Although Exelon seems to manage a decent yield compared to its peers, when we dig a little deeper into the figures, we find it’s struggling badly to match up to its peers. Exelon currently earns a return on equity of 4.5%, while peers PPL, Southern Company and Duke Energy are well ahead with 13%, 11% and 7% return, respectively. Further, Exelon’s profit margins are at an all-time low at 4%, while on the other hand PPL, Southern Company and Duke Energy have maintained strong profit margins of 13%, 12%, and 10%, respectively.
What to Expect from Competition
Exelon is concentrated more towards nuclear energy, while PPL is concentrating on natural gas and wind energy for its power generation. And with natural gas prices at all time lows, the company has benefited a lot. As the demand for regulated electricity supply is improving, PPL has won several major regulatory contracts in the U.S. and UK in the last couple of years that have improved its position.
Further, as the government is encouraging the use of renewable source of energy, PPL is moving more into clean and renewable energy with its hydroelectric expansion project in Montana, which boosted its capacity by 70% of its current renewable energy generation capacity. PPL is, no doubt, going strong, and with its second quarter earnings report coming soon, I expect the analysts estimates of $2.63 billion on revenue and $0.46 EPS will not be difficult to achieve.
Duke Energy is another major player in nuclear energy production in North Carolina, South Carolina, and Florida with 11,350 MW of nuclear capacity. However, the company has a well diversified source of production through coal, oil, natural gas, nuclear and hydroelectric supplies, which have provided it with cushion when nuclear energy has been in a bit of trouble.
As things are moving towards clean sources of energy, Duke Energy has installed a coal gasification plant, which emits 70% less pollutants and 50% less carbon dioxide emission compared to traditional coal-fired plants. Moreover, if natural gas prices increase, then these coal plants will become further price-competitive.
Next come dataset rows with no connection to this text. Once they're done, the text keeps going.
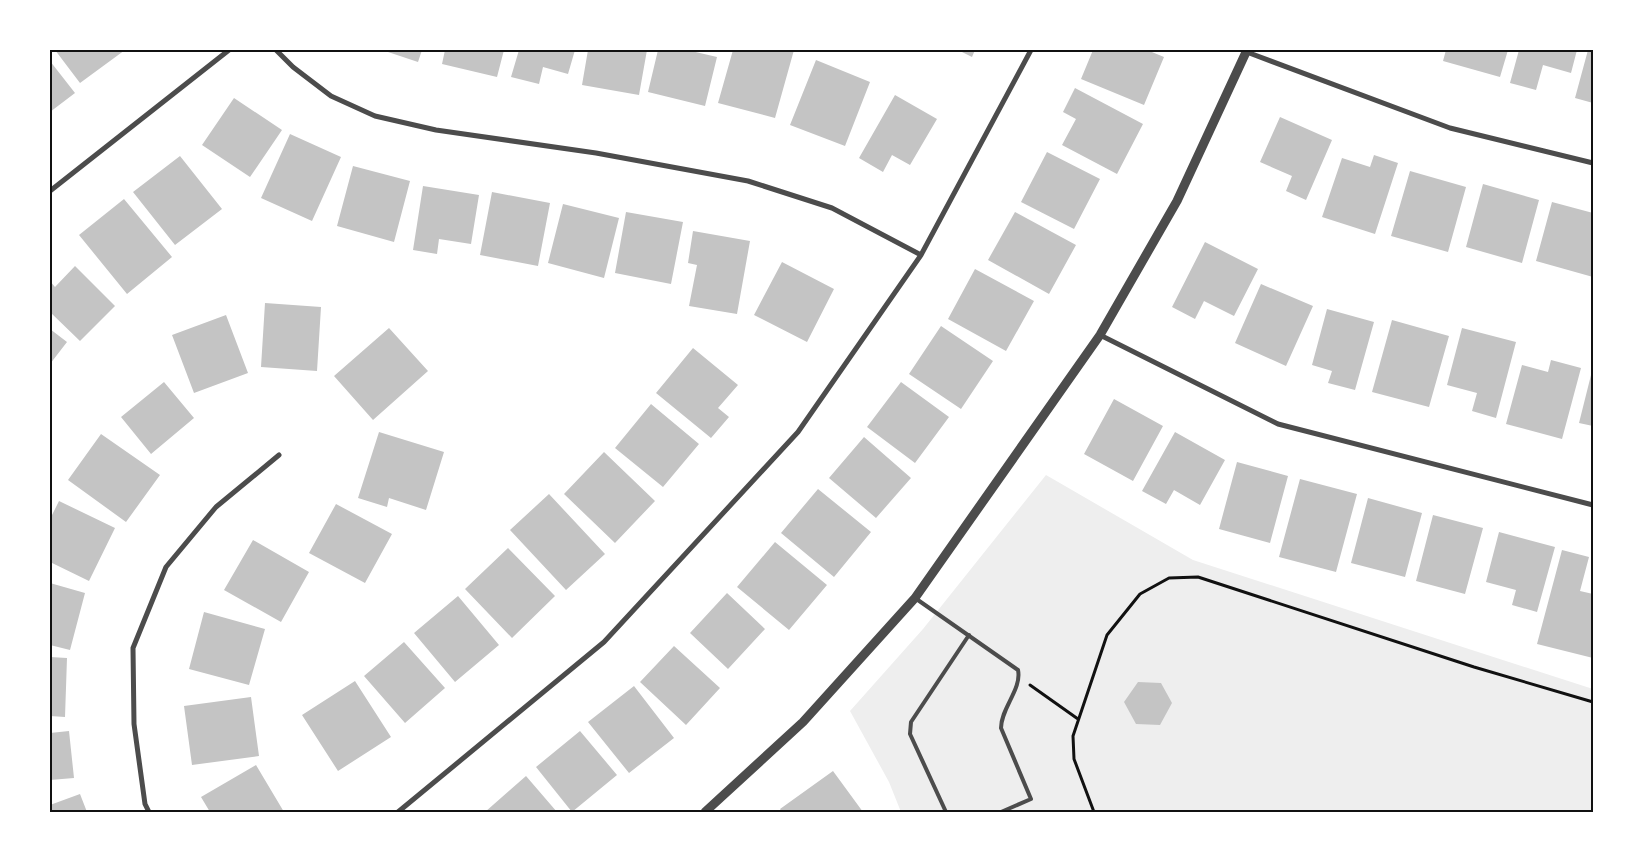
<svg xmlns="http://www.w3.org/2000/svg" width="1643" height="862" font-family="'Golos Text',sans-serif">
<rect width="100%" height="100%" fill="#fff"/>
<path fill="#eee" d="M 1046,475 L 1193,560 L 1593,689 L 1593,812 L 901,812 L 889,782 L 850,711 L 923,629 Z"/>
<path fill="#c4c4c4" d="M 55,50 L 125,50 L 80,83 Z
M 382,50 L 422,50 L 418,62 Z
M 445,50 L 504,50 L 497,77 L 442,64 Z
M 519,50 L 575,50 L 568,74 L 543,67 L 539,84 L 511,77 Z
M 588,50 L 647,50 L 639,95 L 582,85 Z
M 658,50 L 687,50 L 717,57 L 705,106 L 648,92 Z
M 733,50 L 794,50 L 775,118 L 718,103 Z
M 958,50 L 975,50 L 972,57 Z
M 1093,50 L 1147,50 L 1164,57 L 1144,105 L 1081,79 Z
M 1446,50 L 1508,50 L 1500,77 L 1443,61 Z
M 1519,50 L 1577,50 L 1571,73 L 1543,65 L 1536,90 L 1510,83 Z
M 1588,50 L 1593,50 L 1593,103 L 1575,98 Z
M 816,60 L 870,82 L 845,146 L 790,125 Z
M 50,61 L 75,93 L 50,112 Z
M 1075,88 L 1143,124 L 1117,174 L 1062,145 L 1076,119 L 1063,112 Z
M 895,95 L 937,119 L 910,165 L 892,155 L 883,172 L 859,158 Z
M 234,98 L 282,130 L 250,177 L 202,145 Z
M 1280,117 L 1332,140 L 1306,200 L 1286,191 L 1292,176 L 1260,162 Z
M 290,134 L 341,157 L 312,221 L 261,198 Z
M 1047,152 L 1100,179 L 1074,229 L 1021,202 Z
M 1374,155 L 1398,163 L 1375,234 L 1322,217 L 1342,158 L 1370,167 Z
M 180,156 L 222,209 L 175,245 L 133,192 Z
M 353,166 L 410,181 L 394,242 L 337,226 Z
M 1410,171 L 1466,187 L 1448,252 L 1391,236 Z
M 1483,184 L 1539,200 L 1522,263 L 1466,247 Z
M 423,186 L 479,195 L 471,244 L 439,239 L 437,254 L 413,250 Z
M 492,192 L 550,203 L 538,266 L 480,255 Z
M 124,199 L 172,257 L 127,294 L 79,235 Z
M 1552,202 L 1593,213 L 1593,277 L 1536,261 Z
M 563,204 L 619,218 L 604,278 L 548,263 Z
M 626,212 L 683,222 L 671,284 L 615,273 Z
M 1015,212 L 1076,245 L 1049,294 L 988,260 Z
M 693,231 L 750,241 L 737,314 L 689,306 L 697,265 L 688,263 Z
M 1205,242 L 1258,269 L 1234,316 L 1204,301 L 1195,319 L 1172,307 Z
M 782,262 L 834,289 L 807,342 L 754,315 Z
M 75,266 L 115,306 L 80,341 L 50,312 L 50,281 L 55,287 Z
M 975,269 L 1034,301 L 1006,351 L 948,319 Z
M 1261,284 L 1313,306 L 1286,366 L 1235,343 Z
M 265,303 L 321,307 L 317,371 L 261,367 Z
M 1327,309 L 1374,322 L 1355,390 L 1328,383 L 1332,371 L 1312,365 Z
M 226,315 L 248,373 L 194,393 L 172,335 Z
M 1392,320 L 1449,336 L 1429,407 L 1372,392 Z
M 941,326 L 993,361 L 961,409 L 909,374 Z
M 389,328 L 428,371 L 373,420 L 334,376 Z
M 1462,328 L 1516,342 L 1496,418 L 1472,411 L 1477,393 L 1447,385 Z
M 50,329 L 67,342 L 50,364 Z
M 693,348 L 738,385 L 718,408 L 729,417 L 711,438 L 656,393 Z
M 1551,360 L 1581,368 L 1562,439 L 1506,424 L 1522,365 L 1548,372 Z
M 1591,375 L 1593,375 L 1593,426 L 1579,423 Z
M 164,382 L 194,418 L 151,454 L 121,417 Z
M 901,382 L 949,417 L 915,463 L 867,427 Z
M 1114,399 L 1163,426 L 1133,481 L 1084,454 Z
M 651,404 L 699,444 L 663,487 L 615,448 Z
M 379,432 L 444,452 L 426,510 L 389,498 L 387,507 L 358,498 Z
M 1175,432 L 1225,460 L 1200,505 L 1174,490 L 1166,504 L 1142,491 Z
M 101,434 L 160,475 L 126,522 L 68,480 Z
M 864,437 L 911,478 L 876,518 L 829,478 Z
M 604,452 L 655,501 L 615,543 L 564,494 Z
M 1237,462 L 1288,476 L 1270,543 L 1219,529 Z
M 1300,479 L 1357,494 L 1336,572 L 1279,557 Z
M 818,489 L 871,532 L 834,577 L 781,533 Z
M 549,494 L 605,554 L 566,590 L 510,530 Z
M 1368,498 L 1422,513 L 1405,577 L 1351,563 Z
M 59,501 L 115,528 L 89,581 L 50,562 L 50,519 Z
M 336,504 L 392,534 L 365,583 L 309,553 Z
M 1433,515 L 1483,528 L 1465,594 L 1416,581 Z
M 1499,532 L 1555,547 L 1537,612 L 1512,605 L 1516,590 L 1486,582 Z
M 253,540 L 309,572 L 281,622 L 224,590 Z
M 775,542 L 827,585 L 789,630 L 737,587 Z
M 508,548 L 555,596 L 512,638 L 465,589 Z
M 1562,550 L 1589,557 L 1580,591 L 1593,594 L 1593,658 L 1537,644 Z
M 50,583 L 85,593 L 70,650 L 50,645 Z
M 727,593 L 765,629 L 728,669 L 690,633 Z
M 458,596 L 499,645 L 455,682 L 414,633 Z
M 204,612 L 265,629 L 249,685 L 189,669 Z
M 404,642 L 445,688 L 405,723 L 364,676 Z
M 674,646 L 720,688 L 686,725 L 640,682 Z
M 50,657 L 67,658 L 65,717 L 50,716 Z
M 355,681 L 391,737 L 338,771 L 302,715 Z
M 1138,682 L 1161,683 L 1172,703 L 1160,725 L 1136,724 L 1124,702 Z
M 634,686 L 674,738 L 629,773 L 588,722 Z
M 251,697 L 259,756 L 192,765 L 184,706 Z
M 69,731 L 74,778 L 50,780 L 50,733 Z
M 580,731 L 617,775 L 572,812 L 536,767 Z
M 256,765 L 284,812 L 210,812 L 201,797 Z
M 833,771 L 863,812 L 782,812 L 780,809 Z
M 526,776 L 557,812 L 485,812 Z
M 80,794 L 87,812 L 50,812 L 50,805 Z"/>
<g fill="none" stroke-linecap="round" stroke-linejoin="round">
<path stroke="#111" stroke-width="3" d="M 1030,685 L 1078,719
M 1094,812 L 1074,759 L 1073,736 L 1107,635 L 1140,594 L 1169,578 L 1198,577 L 1474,667 L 1593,702"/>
<path stroke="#4c4c4c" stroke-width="4" d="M 915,598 L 1018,670 C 1022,689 1001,708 1001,728 L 1031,799 L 1001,812
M 946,812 L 910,734 L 911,722 L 969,635"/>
<path stroke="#4c4c4c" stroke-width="5" d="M 276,50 L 293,67 L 331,96 L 375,116 L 436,130 L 596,153 L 748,181 L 832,208 L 921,255
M 1244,51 L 1450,128 L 1593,163
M 50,191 L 229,50
M 1100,335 L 1278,424 L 1593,505
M 149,812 L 145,804 L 134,724 L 133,648 L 166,567 L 216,507 L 279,455
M 398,812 L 604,642 L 798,432 L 921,255 L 1031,50"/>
<path stroke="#4c4c4c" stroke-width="9" d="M 705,812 L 803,722 L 915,598 L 1100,335 L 1177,201 L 1247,50"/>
</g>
<rect width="1643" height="862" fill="none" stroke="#ffffff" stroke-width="102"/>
<rect x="51" y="51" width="1541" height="760" fill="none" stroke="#111" stroke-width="2"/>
</svg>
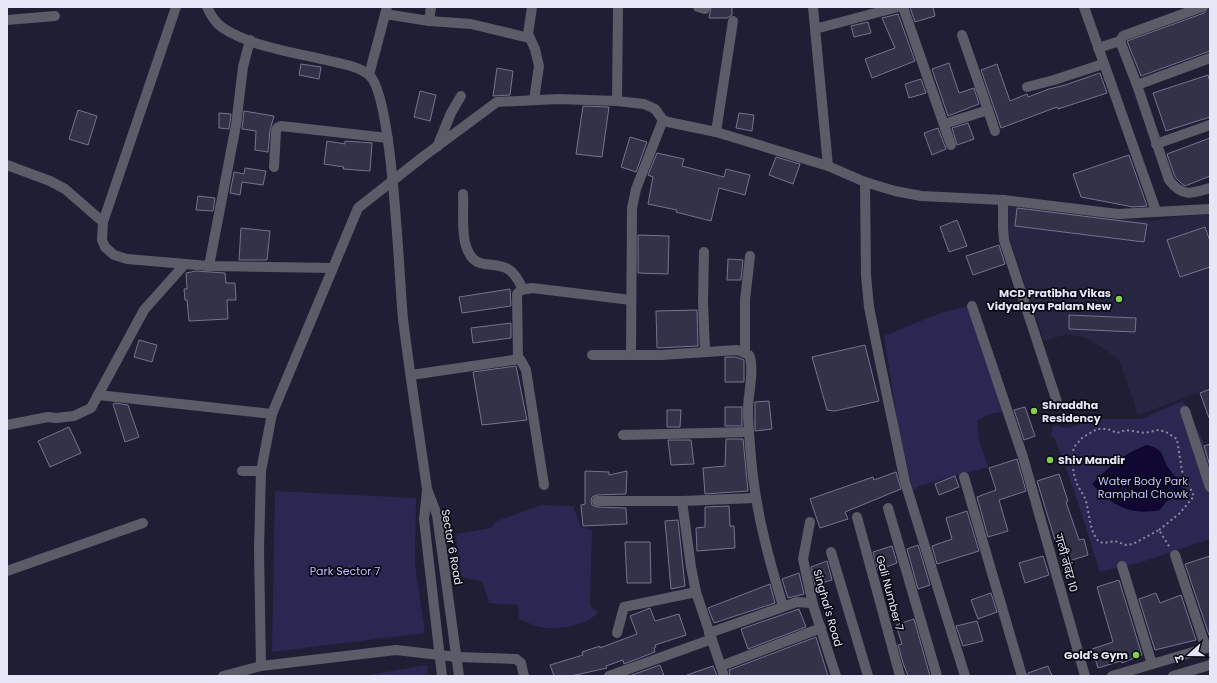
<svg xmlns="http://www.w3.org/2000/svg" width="1217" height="683" font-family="Poppins,'Noto Sans Devanagari',sans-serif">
	<rect width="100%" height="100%" fill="#1f1e34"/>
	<path fill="#272642" d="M1007 204 1152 221 1173 217 1210 214V388L1138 415 1119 359 1087 338 1067 334 1044 341 1008 234Z"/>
	<g fill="#2a2752">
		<path d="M970 306 974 307 997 362 1010 410 990 414 977 421 979 440 988 467 922 485 913 490 899 431 884 336 943 312Z"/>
		<path d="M1183 401 1202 439 1210 465V539L1142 562 1100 572 1075 493 1055 439 1051 435 1053 425 1067 428 1102 419H1141Z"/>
		<path d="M275 491 416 498 415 564 425 633 272 652Z"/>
		<path d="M541 505 573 506 581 527 592 530 590 606 598 612C588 627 552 631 536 626 530 624 524 621 519 618L518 605 489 603 482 581 460 577 456 534 491 528 497 521Z"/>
		<path d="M427 665 428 676H362Z"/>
	</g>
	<path fill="#100732" d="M1147 445 1154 447 1161 452 1167 466 1180 483 1183 491 1166 502 1160 510C1129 516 1112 505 1092 484 1107 468 1126 452 1147 445Z"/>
	<g fill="#323249" stroke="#74748f">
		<path d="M711 7H732V15L727 18H709Z"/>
		<path d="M910 7H933L935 16 915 22Z"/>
		<path d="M1208 7H1210V51L1141 76 1127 41 1204 13Z"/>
		<path d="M898 14 915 61 872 78 865 59 895 48 882 18Z"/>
		<path d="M868 22 871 33 854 37 851 26Z"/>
		<path d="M949 63 959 93 974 88 979 104 948 116 932 69Z"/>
		<path d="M301 64 321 67 319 79 299 75Z"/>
		<path d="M997 64 1010 101 1027 94 1028 97 1049 89 1065 85 1100 73 1107 93 1058 109 1057 107 1001 128 981 70Z"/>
		<path d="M497 68 513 71 510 95 493 96Z"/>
		<path d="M1208 75 1210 83V117L1166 131 1153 93Z"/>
		<path d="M921 79 926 93 909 98 905 84Z"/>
		<path d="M420 91 436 95 430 121 414 117Z"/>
		<path d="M583 106 609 107 602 157 576 154Z"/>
		<path d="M78 110 97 116 88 145 69 139Z"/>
		<path d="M244 111 274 116 270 130 268 152 255 150 256 131 242 129Z"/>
		<path d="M219 113 231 114 229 129 219 128Z"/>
		<path d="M739 113 754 115 752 131 736 128Z"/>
		<path d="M968 123 974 139 957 145 952 128Z"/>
		<path d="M938 128 946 149 932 155 924 133Z"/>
		<path d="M630 137 647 142 636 172 621 167Z"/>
		<path d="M1210 138V176L1185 186 1182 184 1175 177 1167 154Z"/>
		<path d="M327 141 345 144V141L372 143 370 171 343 169 344 167 324 164Z"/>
		<path d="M657 153 684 159 682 166 724 177 726 169 750 175 745 195 719 188 711 221 676 212 677 210 648 204 653 177 648 175Z"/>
		<path d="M1129 155 1147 206 1133 207 1081 197 1073 174Z"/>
		<path d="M776 157 800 164 793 184 769 175Z"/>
		<path d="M245 168 266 171 263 185 242 182 240 195 230 193 234 172 244 174Z"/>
		<path d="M198 196 215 198 213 211 196 210Z"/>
		<path d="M1017 208 1147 224 1144 242 1015 226Z"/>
		<path d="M957 220 967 246 949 252 940 227Z"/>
		<path d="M1205 227 1210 241V267L1180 277 1167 240Z"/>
		<path d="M241 228 270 231 267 260H239Z"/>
		<path d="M638 235 669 236 668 274 638 273Z"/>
		<path d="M999 245 1005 264 973 275 966 256Z"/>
		<path d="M728 259 743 260 741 280H727Z"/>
		<path d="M196 271 225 273 226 283H235L236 300H227L228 319 189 321 187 300H185L184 289H187L186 273Z"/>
		<path d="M510 289 511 306 462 313 459 297Z"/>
		<path d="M697 310 698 346 657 348 656 311Z"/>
		<path d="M1069 315 1136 318 1135 332 1069 329Z"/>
		<path d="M511 323V338L473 343 471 328Z"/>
		<path d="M139 340 157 345 152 362 134 357Z"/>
		<path d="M865 345 879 401 835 411 827 410 812 357Z"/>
		<path d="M725 357H736L744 360V382H725Z"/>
		<path d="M516 366 527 420 482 425 473 372Z"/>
		<path d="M1210 389V418H1209L1200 393Z"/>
		<path d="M769 401 772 429 755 431V402Z"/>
		<path d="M115 403 128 405 139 437 125 442 113 404Z"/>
		<rect x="725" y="407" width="17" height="19"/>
		<path d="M1025 407 1035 436 1024 440 1014 410Z"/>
		<path d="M667 410H681L680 427H667Z"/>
		<path d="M69 427 81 453 50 467 38 441Z"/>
		<path d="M726 439H743L748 491 705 494 703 468 725 466Z"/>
		<path d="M668 440H691L694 464 671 465Z"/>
		<path d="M1210 444V466L1204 446Z"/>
		<path d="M1017 459 1026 491 999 500 1008 531 988 537 977 497 996 490 989 468Z"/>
		<path d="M585 471 609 472V475L627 471 626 494 597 495 592 497 591 501 592 505 597 507 626 508 627 524 583 526 581 505 585 504Z"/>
		<path d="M896 472 901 489 845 512 848 519 820 528 810 499 873 477 874 480Z"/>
		<path d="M1059 474 1068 501 1066 502 1079 540 1084 539 1088 555 1066 562 1059 538 1055 540 1037 481Z"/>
		<path d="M955 476 959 487 939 495 935 484Z"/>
		<path d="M729 506 730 526H734L735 548 697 551 696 528 705 527V507Z"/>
		<path d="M967 511 979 551 937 564 932 546 952 539 946 518Z"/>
		<path d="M678 520 685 586 671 589 665 521Z"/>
		<path d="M625 542H650L651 583H627Z"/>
		<path d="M918 545 930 585 918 589 907 549Z"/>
		<path d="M892 546 897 563 878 570 873 552Z"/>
		<path d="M1043 556 1049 575 1025 583 1019 563Z"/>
		<path d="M1210 556V635H1209L1185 564Z"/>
		<path d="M827 561 832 580 815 585 811 567Z"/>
		<path d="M799 573 804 594 788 598 782 579Z"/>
		<path d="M1119 580 1142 655 1122 663 1121 661 1098 668 1092 649 1113 642 1097 587Z"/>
		<path d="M770 584 775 603 714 623 708 608Z"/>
		<path d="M991 593 997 612 978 619 971 600Z"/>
		<path d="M1156 593 1160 603 1181 595 1196 640 1155 650 1139 599Z"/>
		<path d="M650 608 655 621 679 614 686 635 655 645 656 647 654 648 655 652 624 664 623 660 606 666 607 668 571 676H554L550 665 583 655 582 652 600 646V648L637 634 630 616Z"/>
		<path d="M799 609 806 627 748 649 741 629Z"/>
		<path d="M914 619 930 676H908L903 663 898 645 902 644 896 625Z"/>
		<path d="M977 621 983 641 963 646 956 626Z"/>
		<path d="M816 637 828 676H730L729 670Z"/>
		<path d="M660 665 664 676H629Z"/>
		<path d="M713 666 717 676H687V675Z"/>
		<path d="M1048 666 1052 676H1028V673Z"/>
	</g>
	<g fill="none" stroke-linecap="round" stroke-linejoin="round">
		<path stroke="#8b8b9d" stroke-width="2" stroke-dasharray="2 3" stroke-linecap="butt" d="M1159 530 1180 513 1194 496 1182 471 1177 439 1166 432 1158 430 1145 433 1126 430 1117 433 1108 429H1097L1083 437 1074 447C1071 459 1073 474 1077 484 1080 490 1084 495 1086 501 1090 516 1089 530 1099 542L1104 543 1115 541 1126 545 1133 544 1159 530 1170 548"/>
		<g stroke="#5c5c68" stroke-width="10">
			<path d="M176 7 103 222 102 240 105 247 114 255 127 259 209 266 333 268"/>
			<path d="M207 7C211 15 215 23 223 28 252 47 297 53 330 61 343 64 358 66 369 75 393 94 399 280 403 319 410 376 419 433 427 489L437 515 459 676"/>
			<path d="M532 7 528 34 535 49 539 66 534 100"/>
			<path d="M698 7 705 9"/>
			<path d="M813 7 828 166"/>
			<path d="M903 7 951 145"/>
			<path d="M1084 7 1156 211"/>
			<path d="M1202 7 1123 36 1120 41 1137 85 1169 180C1182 197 1191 194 1210 188"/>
			<path d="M385 14 429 21 471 24 529 38"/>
			<path d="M7 20 55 16"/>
			<path d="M429 21 431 7"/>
			<path d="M815 29 898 7"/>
			<path d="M962 35 988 110"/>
			<path d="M1098 48 1120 41"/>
			<path d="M369 75 387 7"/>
			<path d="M1137 85 1210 58"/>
			<path d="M1027 87 1054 80 1103 64"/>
			<path d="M617 101 618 7"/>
			<path d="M944 124 988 110 995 131"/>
			<path d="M716 132 733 21"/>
			<path d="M1156 144 1210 125"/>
			<path d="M437 147 451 113 461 96"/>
			<path d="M7 165 50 181 65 189 103 222"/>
			<path d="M274 167 276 131 277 128 281 126 388 138"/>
			<path d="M865 182 866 275 869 307 880 362 905 482 965 676"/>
			<path d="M463 194C464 209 461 232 466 246 474 271 490 261 506 268 514 271 519 282 523 289"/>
			<path d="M1003 200V228L1004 240 1057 402"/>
			<path d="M704 252 703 302 705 351"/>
			<path d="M209 266 236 125 243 67 250 40"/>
			<path d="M972 306 1023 457 1085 676"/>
			<path d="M745 352V300L750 256"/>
			<path d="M592 355H661L737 350 749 355C755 367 748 395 748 409 748 421 749 434 750 446 754 504 766 550 783 606"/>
			<path d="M631 355 632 208 636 189 663 120"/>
			<path d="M518 358 517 294 521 290 532 288 631 300"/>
			<path d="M411 375 520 359 526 370 544 485"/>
			<path d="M98 395 272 414"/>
			<path d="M1185 411 1210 487"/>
			<path d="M7 425 48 417 56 418 74 416 91 408 144 310 185 264"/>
			<path d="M623 435 749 432"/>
			<path d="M242 471H261"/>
			<path d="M964 477 1022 676"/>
			<path d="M427 491 424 519 442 676"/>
			<path d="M597 501H682L755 498"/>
			<path d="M682 501 691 567 696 592 724 676"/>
			<path d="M888 508 937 676"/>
			<path d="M857 517 900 676"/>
			<path d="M810 522 803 559 813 605 836 676"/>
			<path d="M831 552 868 676"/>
			<path d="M1175 555 1206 648"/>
			<path d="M1122 566 1152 664"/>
			<path d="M7 571 143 523"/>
			<path d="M617 633 624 607 696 592"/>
			<path d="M709 633 797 602 811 603 813 605"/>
			<path d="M261 666 259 550 261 471 272 414 358 208 424 156 497 102 558 99 617 101 644 104 655 109 663 120 668 122 716 132 828 166 865 182 895 191 921 196 1003 200 1118 214 1210 209"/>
			<path d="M721 666 821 628"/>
			<path d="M223 676 261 666 396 650 457 657 516 659 521 663 524 676"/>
			<path d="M609 676 712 639"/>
			<path d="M1112 676 1210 647"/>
			<path d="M1173 676 1210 665"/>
		</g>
	</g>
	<g fill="#84d04d" stroke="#0a0913" stroke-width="1.5">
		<circle cx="1119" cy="299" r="4"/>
		<circle cx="1034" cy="411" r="4"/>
		<circle cx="1050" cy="460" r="4"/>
		<circle cx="1136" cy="655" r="4"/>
	</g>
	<g text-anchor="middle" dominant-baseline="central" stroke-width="3.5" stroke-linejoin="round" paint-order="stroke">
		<g font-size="11" font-weight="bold" fill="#e6e7f6" stroke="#0a0913" text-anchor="end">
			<text x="1111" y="293">MCD Pratibha Vikas<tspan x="1111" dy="13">Vidyalaya Palam New</tspan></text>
			<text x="1042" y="405" text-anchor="start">Shraddha<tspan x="1042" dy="13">Residency</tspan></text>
			<text x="1058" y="460" text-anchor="start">Shiv Mandir</text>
			<text x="1128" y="655">Gold's Gym</text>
		</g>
		<g font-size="11" fill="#bfbfff" stroke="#0a0913">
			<text x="1143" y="481">Water Body Park<tspan x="1143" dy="13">Ramphal Chowk</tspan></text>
			<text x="345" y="571">Park Sector 7</text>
		</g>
		<g font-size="11" fill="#e6e7f6" stroke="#0a0913">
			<text transform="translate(452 547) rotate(80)">Sector 6 Road</text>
			<text transform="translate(1066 563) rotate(74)">गली नंबर १०</text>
			<text transform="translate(890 593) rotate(75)">Gali Number 7</text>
			<text transform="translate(828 608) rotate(74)">Singhal's Road</text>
		</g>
	</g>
	<rect width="1217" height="683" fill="none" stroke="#e6e7f6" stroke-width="16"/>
	<g transform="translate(1189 655) rotate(249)" stroke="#0a0913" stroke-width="3" paint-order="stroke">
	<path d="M0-3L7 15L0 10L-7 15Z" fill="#e6e7f6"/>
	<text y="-6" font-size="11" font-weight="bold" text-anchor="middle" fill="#e6e7f6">उ</text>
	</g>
</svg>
Further, Duke Energy received rate case approval on May 30, from North Carolina Utilities commission, which allows an increase in rates of $178.7 million, or 5.5% increase on average for all customers. Despite the increase in approved rate, its rates will remain below the national average, so we should see the increase as a recovery of investments already made to modernize the system.
Currently, in terms of dividend or return in the form of appreciation, Duke Energy and PPL seem to be better choices than Exelon with their diversified energy production options. Among Duke Energy and PPL, I would rate the former as a better investment with a long-term earnings growth rate of 4% to 6%.